Running SQL against boundless streams of data requires a new way of thinking about programming. While much of the SQL grammar remains the same, how the queries work, the results that are shown, and the overall processing paradigm is different than traditional RDBMSs. Filters, subqueries, joins, functions, literals, and myriad useful language features generally exist, but they may have different behaviors. New constructs around time, and specifically “windowing,” are introduced. Mastering these constructs enables new platforms that are more broadly available to a wider range of individuals. For example, SQL enables organizations to offer self-serve platforms such as Netflix Keystone and Uber AthenaX that allow business users to take advantage of streaming data.
Materializing Results
Another key difference between Continuous SQL and traditional SQL is the way the results of the query are handled. In traditional SQL, a result set is returned to the calling application as a cursor consumes the results. Using Continuous SQL, the results are continuously returned, as mentioned earlier, to sinks. Sinks can be streams of data such as Kafka topics, or sinks can be more traditional systems such as an RDBMS. More than one stream can utilize the same sink, sometimes joined with other streams.
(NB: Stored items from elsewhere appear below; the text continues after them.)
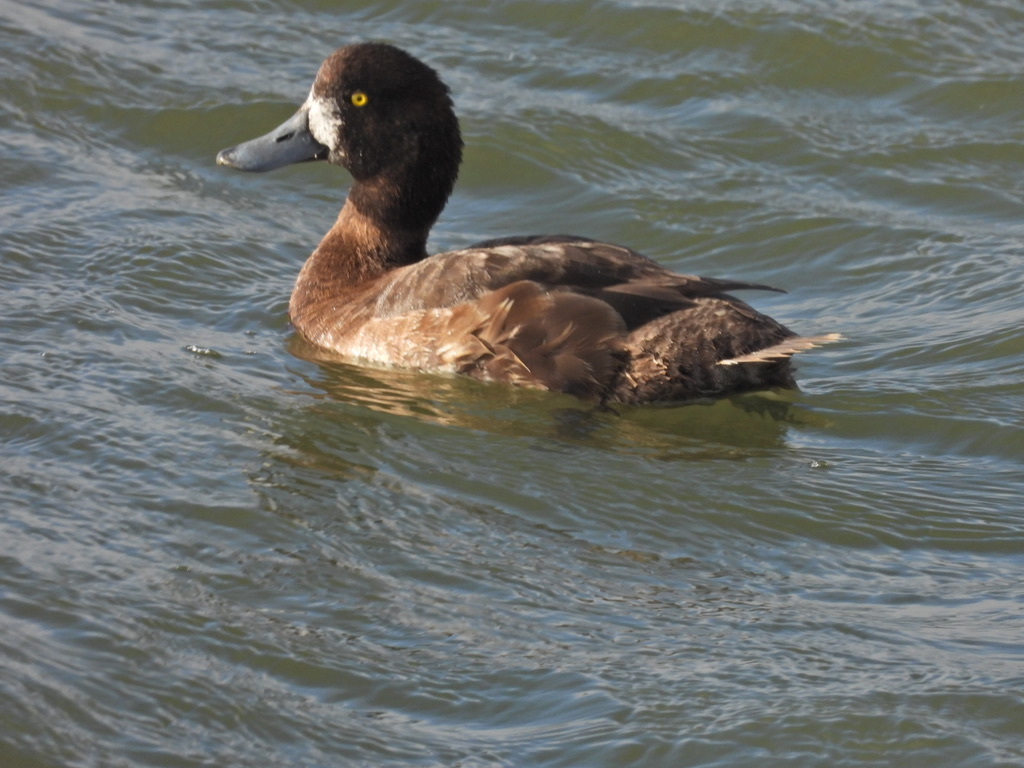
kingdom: Animalia
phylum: Chordata
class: Aves
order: Anseriformes
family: Anatidae
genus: Aythya
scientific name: Aythya marila
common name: Greater scaup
It’s extremely common to have some sort of persistent storage at the end of a stream of data. This makes it easy for developers to consume the data from an application. Perhaps a JavaScript application is plotting vehicle locations on a map using streamed geolocations. In this scenario, it pulls the locations over HTTP at periodic intervals. Ultimately, creating a materialized view on a stream (materializing the results of a query) is one of the important, tricky, and often-overlooked parts of a streaming data pipeline, but it is absolutely critical to success.
For example—IoT sensors transmit continuously updated event data for the same parameter (for instance, lat/long). This materialized view gives you the latest message containing lat/long and not the coordinates for previous locations. This better enables companies to get a current snapshot of their data.
The Payoffs Are Worth the Effort
Although the technological challenges of harnessing streaming data are daunting, the results are worth the effort. Event-centric thinking unlocks a host of new capabilities and applications that were previously not possible.
Most of what goes on today in the business world is based on next-generation applications that tap into everything from IoT data and credit card transactions to data about network security threats and online activities. Incorporating streaming data into products and services is the future of product innovation. Solutions based on Continuous SQL enable organizations to build next-generation applications that incorporate any type of streaming data, creating huge competitive advantages across a wide variety of industries.